Since her untimely death in 1992 there has never been a full length biography of the English writer, feminist and socialist Angela Carter. Thankfully this first foray into biography by author Edmund Gordon manifestly rights that wrong.
Carter famously described herself as “a born fabulist”, and Gordon takes that as his cue to deconstruct many of the myths that have sprung up around his subject, delineating Carter’s deliberate reinventions of herself with unprecedented access to her diaries, letters and manuscripts.
The narrative is as epic and picaresque as one of her novels: escaping from her mother’s tyranny by marrying young, Carter’s literary talent rises slowly but surely in a post-war environment of grasped opportunities and relentless honing of her skills. Gordon vividly brings to life a time when women (from certain backgrounds at least) had real access to learning amid the post-war economic boom of the early 1950s, but is clear to undercut any sense of inevitability about Carter’s success by demonstrating the obstacles set in her way — a stifling first marriage, near-poverty, rejection of her work, the daily domestic grind.

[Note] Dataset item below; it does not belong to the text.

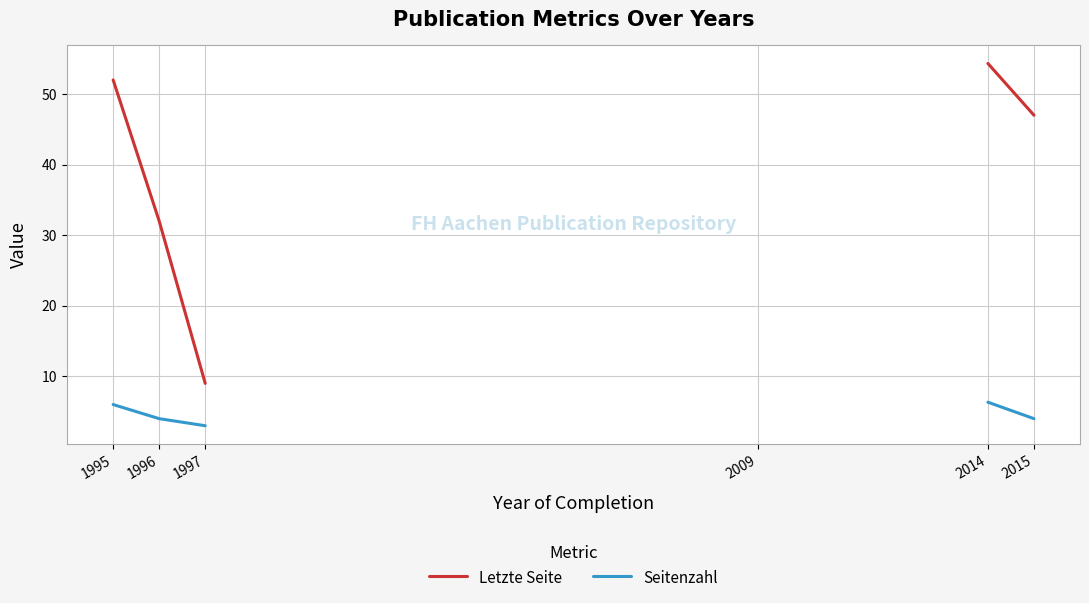

Is it true that Seitenzahl equals 4.0 at 1996?

True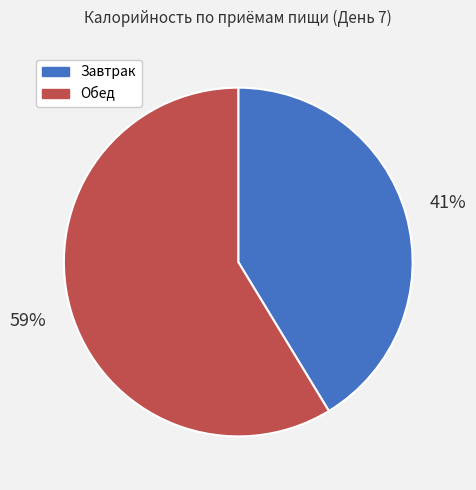

How many segments does this pie chart have?

2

Her metamorphosis from aspiring unknown to internationally acclaimed author takes place against a backdrop of cultural, political and societal ferment, a journey traversing everything from New Left politics in the 1960s to her involvement in the landmark founding of the feminist imprint Virago in the 1970s.

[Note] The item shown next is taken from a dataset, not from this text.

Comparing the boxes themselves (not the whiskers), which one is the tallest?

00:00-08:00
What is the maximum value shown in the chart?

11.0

The book is full of surprising details, such as John Berger’s encouragement for her controversial book The Sadeian Woman, and the influence of the theories of psychiatrist R D Laing on some of her early works. Likewise her passionate, anti-censorship defence of her great friend Salman Rushdie’s book The Satanic Verses in the late 1980s. The literary world that allowed Carter’s talent to develop is long gone. The book is littered with references to obscure journals and magazines that were once the energetic training ground for writers like her, all now defunct and forgotten.

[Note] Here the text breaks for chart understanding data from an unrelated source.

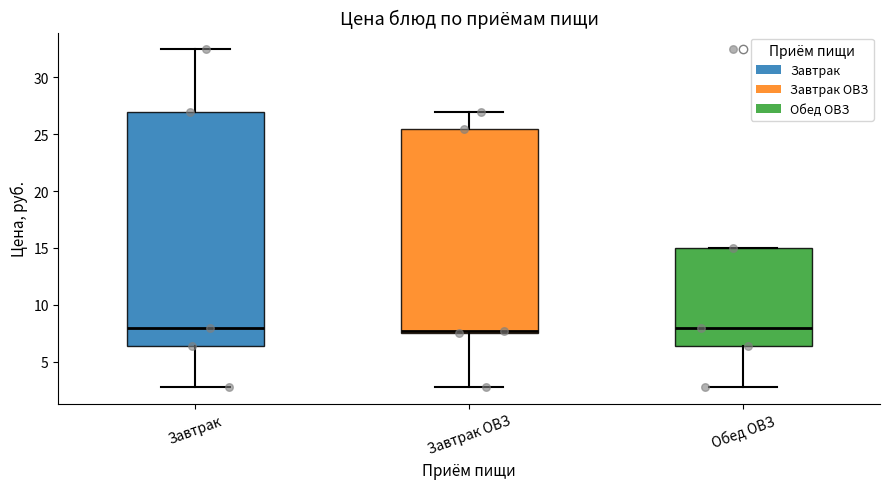

Which box is the tallest, from its lower edge to its upper edge?

Завтрак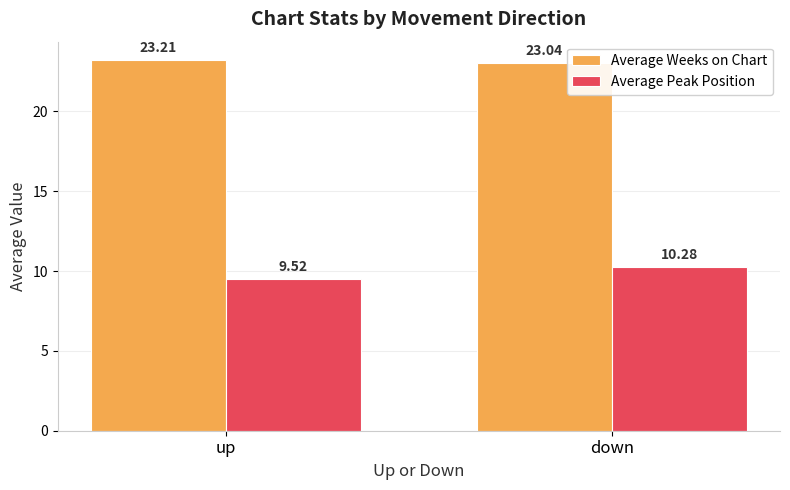

At which category is the sum across all series the highest?

down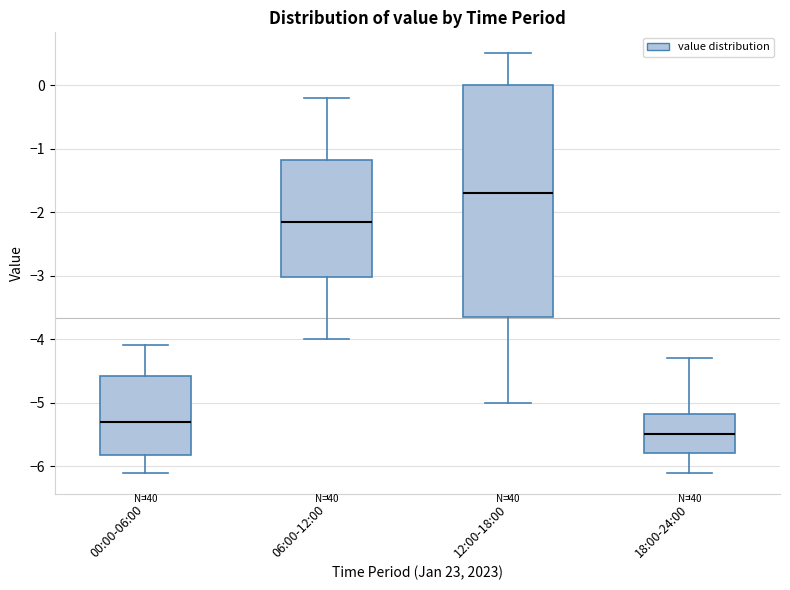

Reading left to right, read every box against the y-axis: the position of its median line, the range the box covers, and the ends of its whiskers. The values are not printed on the chart, so give them approximately, as read against the axis.

00:00-06:00: median -5.3, box -5.8 to -4.6, whiskers -6.1 to -4.1
06:00-12:00: median -2.1, box -3.0 to -1.2, whiskers -4.0 to -0.2
12:00-18:00: median -1.7, box -3.6 to 0.0, whiskers -5.0 to 0.5
18:00-24:00: median -5.5, box -5.8 to -5.2, whiskers -6.1 to -4.3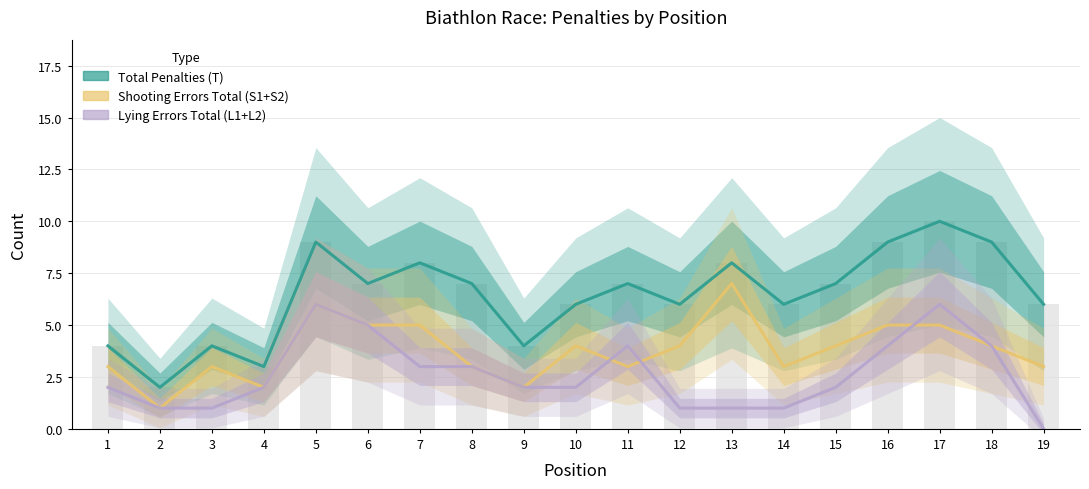

The value of Total Penalties (T) at 16 is 16. True or false?

False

Gordon’s careful prose sometimes betrays itself, placing Carter within “the Rushdie generation” — the gilded cage of the UK literary establishment — rather than placing her in a wider context of global literature. She has more in common with fellow renegade Kathy Acker than Ian McEwan. Carter’s male contemporaries are amply rewarded by the Thatcherite greed and commercial overdrive of the 1980s book world, but critically, she is not. However, the contrast between Carter’s material comforts amid the emerging neoliberal clampdown that decimated so much during that brutal decade is glaring, and the sudden onset of her illness brings the book to a shuddering stop. Ultimately this excellent biography should reignite an interest in the body of work created by one of literature’s great subversives.